As part of the ending phase above, what lessons did I learn from the experience?
Patience; I had to learn that recuperating from this type of surgery takes time; at least three to six months
To reach out and ask for support
To receive and be okay depending on the physical and emotional support of others
What an amazing caregiver my partner Alan is
I am challenged to sit still and not be physically active
This provided me the opportunity to pause, reflect and take stock of my life and identify the many people and things I am grateful for
I received the insight that as it was my left hip that was replaced, it is representative of my feminine side. Perhaps my new hip will have “amped up” my feminine energy and help me to spend more time in flow and move forward more quickly and easily without driving and striving.
The neutral zone is the phase between the ending and the new beginning. The work of this phase is to get clear and envision the life, relationship, career of your dreams. It provides an opportunity to create and visualize what your new life will look and feel like. This can also be a fearful place as you have “taken the leap”, are entering unknown territory, and you’re not sure what’s on the other side or whether there is a net to catch you.

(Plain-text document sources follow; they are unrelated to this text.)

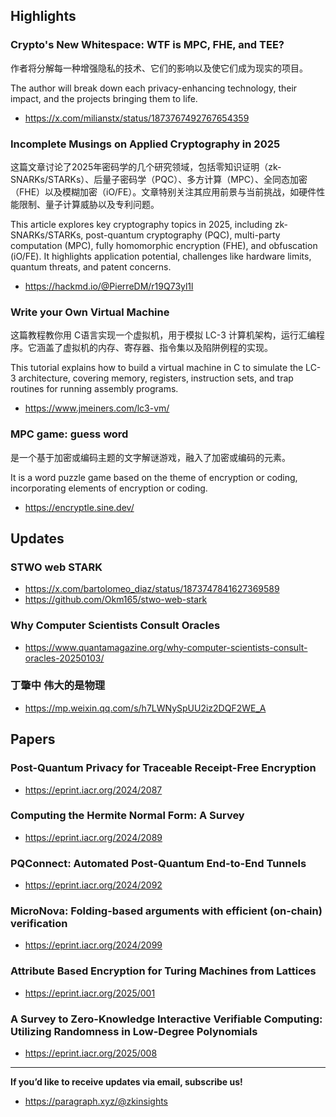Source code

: ## Highlights
### Crypto's New Whitespace: WTF is MPC, FHE, and TEE?
作者将分解每一种增强隐私的技术、它们的影响以及使它们成为现实的项目。

The author will break down each privacy-enhancing technology, their impact, and the projects bringing them to life.
- <https://x.com/milianstx/status/1873767492767654359>
### Incomplete Musings on Applied Cryptography in 2025
这篇文章讨论了2025年密码学的几个研究领域，包括零知识证明（zk-SNARKs/STARKs）、后量子密码学（PQC）、多方计算（MPC）、全同态加密（FHE）以及模糊加密（iO/FE）。文章特别关注其应用前景与当前挑战，如硬件性能限制、量子计算威胁以及专利问题。

This article explores key cryptography topics in 2025, including zk-SNARKs/STARKs, post-quantum cryptography (PQC), multi-party computation (MPC), fully homomorphic encryption (FHE), and obfuscation (iO/FE). It highlights application potential, challenges like hardware limits, quantum threats, and patent concerns.
- <https://hackmd.io/@PierreDM/r19Q73yl1l>
### Write your Own Virtual Machine
这篇教程教你用 C语言实现一个虚拟机，用于模拟 LC-3 计算机架构，运行汇编程序。它涵盖了虚拟机的内存、寄存器、指令集以及陷阱例程的实现。

This tutorial explains how to build a virtual machine in C to simulate the LC-3 architecture, covering memory, registers, instruction sets, and trap routines for running assembly programs.
- <https://www.jmeiners.com/lc3-vm/>
### MPC game: guess word
是一个基于加密或编码主题的文字解谜游戏，融入了加密或编码的元素。

It is a word puzzle game based on the theme of encryption or coding, incorporating elements of encryption or coding.
- <https://encryptle.sine.dev/>
## Updates
### STWO web STARK
- <https://x.com/bartolomeo_diaz/status/1873747841627369589>
- <https://github.com/Okm165/stwo-web-stark>
### Why Computer Scientists Consult Oracles
- <https://www.quantamagazine.org/why-computer-scientists-consult-oracles-20250103/>

### 丁肇中 伟大的是物理
- <https://mp.weixin.qq.com/s/h7LWNySpUU2iz2DQF2WE_A>

## Papers
### Post-Quantum Privacy for Traceable Receipt-Free Encryption
- <https://eprint.iacr.org/2024/2087>
### Computing the Hermite Normal Form: A Survey
- <https://eprint.iacr.org/2024/2089>
### PQConnect: Automated Post-Quantum End-to-End Tunnels
- <https://eprint.iacr.org/2024/2092>
### MicroNova: Folding-based arguments with efficient (on-chain) verification
- <https://eprint.iacr.org/2024/2099>
### Attribute Based Encryption for Turing Machines from Lattices
- <https://eprint.iacr.org/2025/001>
### A Survey to Zero-Knowledge Interactive Verifiable Computing: Utilizing Randomness in Low-Degree Polynomials
- <https://eprint.iacr.org/2025/008>


---
**If you’d like to receive updates via email, subscribe us!**

- <https://paragraph.xyz/@zkinsights>
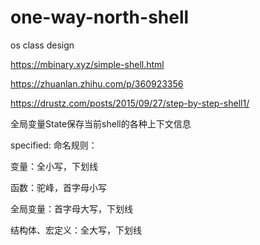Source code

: # one-way-north-shell
 os class design



https://mbinary.xyz/simple-shell.html

https://zhuanlan.zhihu.com/p/360923356

https://drustz.com/posts/2015/09/27/step-by-step-shell1/



全局变量State保存当前shell的各种上下文信息


specified:
命名规则：

变量：全小写，下划线

函数：驼峰，首字母小写

全局变量：首字母大写，下划线

结构体、宏定义：全大写，下划线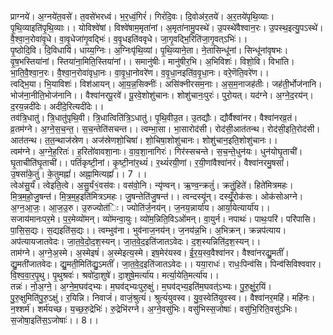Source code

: 

  
प्राग्नये॑। अ॒ग्नये॑त॒वसे॑। त॒वसे॑भरध्वं। भ॒र॒ध्वं॒गिरं॑। गिरं॑दि॒वः। दि॒वोअ॑र॒तये॑। अ॒र॒तये॑पृथि॒व्याः। पृ॒थि॒व्याइति॑पृ॒थि॒व्याः।। योविश्वे॑षां। विश्वे॑षाम॒मृता॑नां। अ॒मृता॑नामु॒पस्थे॑। उ॒पस्थे॑वैश्वान॒रः। उ॒पस्थ॒इत्यु॒पऽस्थे॑। वै॒श्वा॒न॒रोवा॑वृ॒धे। वा॒वृ॒धेजा॑गृ॒वद्भिः॑। व॒वृ॒धइति॑ववृधे। जा॒गृ॒वद्भि॒रिति॑जा॒गृ॒वत्ऽभिः॑।।  
पृ॒ष्ठोदि॒वि। दि॒विधायि॑। धाय्य॒ग्निः। अ॒ग्निःपृ॑थि॒व्यां। पृ॒थि॒व्याने॒ता। ने॒तासिन्धू॑नां। सिन्धू॑नांवृषभः। वृ॒ष॒भस्तिया॑नां। स्तिया॑ना॒मिति॒स्तिया॑नां।। समानु॑षीः। मानु॑षीर॒भि। अ॒भिविशः॑। विशो॒वि। विभा॑ति। भा॒ति॒वै॒श्वा॒न॒रः। वै॒श्वा॒न॒रोवा॑वृधा॒नः। वा॒वृ॒धा॒नोवरे॑ण। व॒वृ॒धा॒नइति॑व॒वृ॒धा॒नः। वरे॒णॆति॒वरे॑ण।।  
त्वद्भि॒या। भि॒याविशः॑। विश॑आयन्। आ॒य॒न्न॒सिक्नीः॑। असि॑क्नीरसम॒नाः। अ॒स॒म॒नाजह॑तीः। जह॑ती॒र्भोज॑नानि। भोज॑ना॒नीति॒भोज॑नानि।। वैश्वा॑नरपू॒रवे॑। पू॒रवे॒शोशु॑चानः। शोशु॑चानः॒पुरः॑। पुरो॒यत्। यद॑ग्ने। अ॒ग्ने॒द॒रय॑न्। द॒रय॒न्नदी॑देः। अदी॑दे॒रित्यदी॑देः।।  
तव॑त्रि॒धातु॑। त्रि॒धातु॑पृथि॒वी। त्रि॒धात्विति॑त्रि॒ऽधातु॑। पृ॒थि॒वीउ॒त। उ॒तद्यौः। द्यौर्वैश्वा॑नर। वैश्वा॑नरव्र॒तं। व्र॒तम॑ग्ने। अ॒ग्ने॒स॒च॒न्त॒। स॒च॒न्तेति॑सचन्त।। त्वम्भा॒सा। भा॒सारोद॑सी। रोद॑सी॒आत॑तन्थ। रोद॑सी॒इति॒रोद॑सी। आत॑तन्थ। त॒त॒न्थाज॑स्रेण। अज॑स्रेणशो॒चिषा॑। शो॒चिषा॒शोशु॑चानः। शोशु॑चान॒इति॒शोशु॑चानः।।  
त्वम॑ग्ने। अ॒ग्ने॒ह॒रितः॑। ह॒रितो॑वावशा॒नाः। वा॒व॒शा॒नागिरः॑। गिर॑स्सचन्ते। स॒च॒न्ते॒धुन॑यः। धुन॑योघृ॒ताची॑। घृ॒ताचीति॑घृ॒ताची॑।। पतिं॑कृष्टी॒नां। कृ॒ष्टी॒नांर॒थ्यं॑। र॒थ्यं॑रयी॒णां। र॒यी॒णांवैश्वा॑नरं। वैश्वा॑नरमु॒षसां॑। उ॒षसां॑के॒तुं। के॒तुमह्नां॑। अह्ना॒मित्यह्नां॑।। 7 ।।  
त्वेअ॑सु॒र्यं॑। त्वेइति॒त्वे। अ॒सु॒र्यं१॒॑वस॑वः। वस॑वो॒नि। न्यृ॑ण्वन्। ऋ॒ण्व॒न्क्रतुं॑। क्रतुं॒हिते॑। हिते॑मित्रमहः। मि॒त्र॒म॒हो॒जु॒षन्त॑। मि॒त्र॒म॒ह॒इति॑मित्रऽमहः। जु॒षन्तेति॑जु॒षन्त॑।। त्वन्दस्यू॑न्। दस्यूँ॒रोक॑सः। ओक॑सोअग्ने। अ॒ग्न॒आ॒जः॒। आ॒ज॒उ॒रु। उ॒रुज्योत॑िः। ज्योति॑र्ज॒नय॑न्। ज॒नय॒न्नार्या॑य। आर्या॒येत्यार्या॑य।।  
सजाय॑मानःपर॒मे। प॒र॒मेव्यो॑मन्। व्यो॑मन्वा॒युः। व्यो॑म॒न्निति॒विऽओ॑मन्। वा॒युर्न। नपाथः॑। पाथः॒परि॑। परि॑पासि। पा॒सि॒स॒द्यः। स॒द्यइति॑स॒द्यः।। त्वम्भुव॑ना। भुव॑नाज॒नय॑न्। ज॒नय॑न्न॒भि। अ॒भिक्रन्। क्रन्नप॑त्याय। अप॑त्यायजातवेदः। जा॒त॒वे॒दो॒द॒श॒स्यन्। जा॒त॒वे॒द॒इति॑जातऽवेदः। द॒श॒स्यन्निति॑द॒श॒स्यन्।।  
ताम॑ग्ने। अ॒ग्ने॒अ॒स्मे। अ॒स्मेइषं॑। अ॒स्मेइत्य॒स्मे। इष॒मेर॑यस्व। ई॒र॒य॒स्व॒वैश्वा॑नर। वैश्वा॑नरद्यु॒मतीं॑। द्यु॒मती॑जातवेदः। द्यु॒मती॒मिति॑द्यु॒ऽमतीं॑। जा॒त॒वे॒द॒इति॑जातऽवेदः।। यया॒राधः॑। राधः॒पिन्व॑सि। पिन्व॑सिविश्ववार। वि॒श्व॒वा॒र॒पृ॒थु। पृ॒थुश्रवः॑। श्रवो॑दा॒शुषे॑। दा॒शुषे॒मर्त्या॑य। मर्त्या॒येति॒मर्त्या॑य।।  
तन्नः॑। नो॒अ॒ग्ने॒। अ॒ग्ने॒म॒घव॑द्भ्यः। म॒घव॑द्भ्यःपुरु॒क्षुं। म॒घव॑द्भ्य॒इति॑म॒घवत्॑ऽभ्यः। पु॒रु॒क्षुं॒र॒यिं। पु॒रु॒क्षुमिति॑पु॒रु॒ऽक्षुं। र॒यिन्नि। निवाजं॑। वाजं॒श्रुत्यं॑। श्रुत्यं॑युवस्व। यु॒व॒स्वेति॑युवस्व।। वैश्वा॑नर॒महि॑। महि॑नः। न॒श्शर्म॑। शर्म॑यच्छ। य॒च्छ॒रु॒द्रेभिः॑। रु॒द्रेभि॑रग्ने। अ॒ग्ने॒वसु॑भिः। वसु॑भिस्स॒जोषाः॑। वसु॑भि॒रिति॒वसु॑ऽभिः। स॒जोषा॒इति॑स॒ऽजोषाः॑।। 8।।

I could have chosen not to go on the surgical wait list about a year ago, but after encouragement from my partner I said yes.
What will my new life look like? I see myself:
playing with my grandkids, going up and down slides with them (including water slides), climbing on recreational equipment
kayaking with my Sweetie, going on motorcycle rides, and feeling comfortable on the back of Alan’s motorbike
awakening each day feeling whole, healthy and without pain
hiking and walking with friends and family on a regular basis
doing yoga three or more times a week
believing that life continues to be an adventure to be lived to the fullest
Step 5 – Share Your Dance with the World – In this step, due to the positive ways you respond to change, you inspire and are a positive role model for others.
In Conclusion
Applying the “Art of Change Framework” to my recent hip replacement experience reaffirmed for me that the 5-step “Art of Change Framework” and process takes you on a journey that transforms you from resisting and fearing change to moving through personal and professional transitions with greater ease, grace, and playfulness, resulting in increased clarity and confidence.
If the “Art of Change Framework” resonates for you, I encourage you to apply it to your own personal and professional transitions. I welcome your comments and questions below.
[1] Bridges, William, Transitions; Making Sense of Life’s Changes. Cambridge: Da Capo Press, 2004.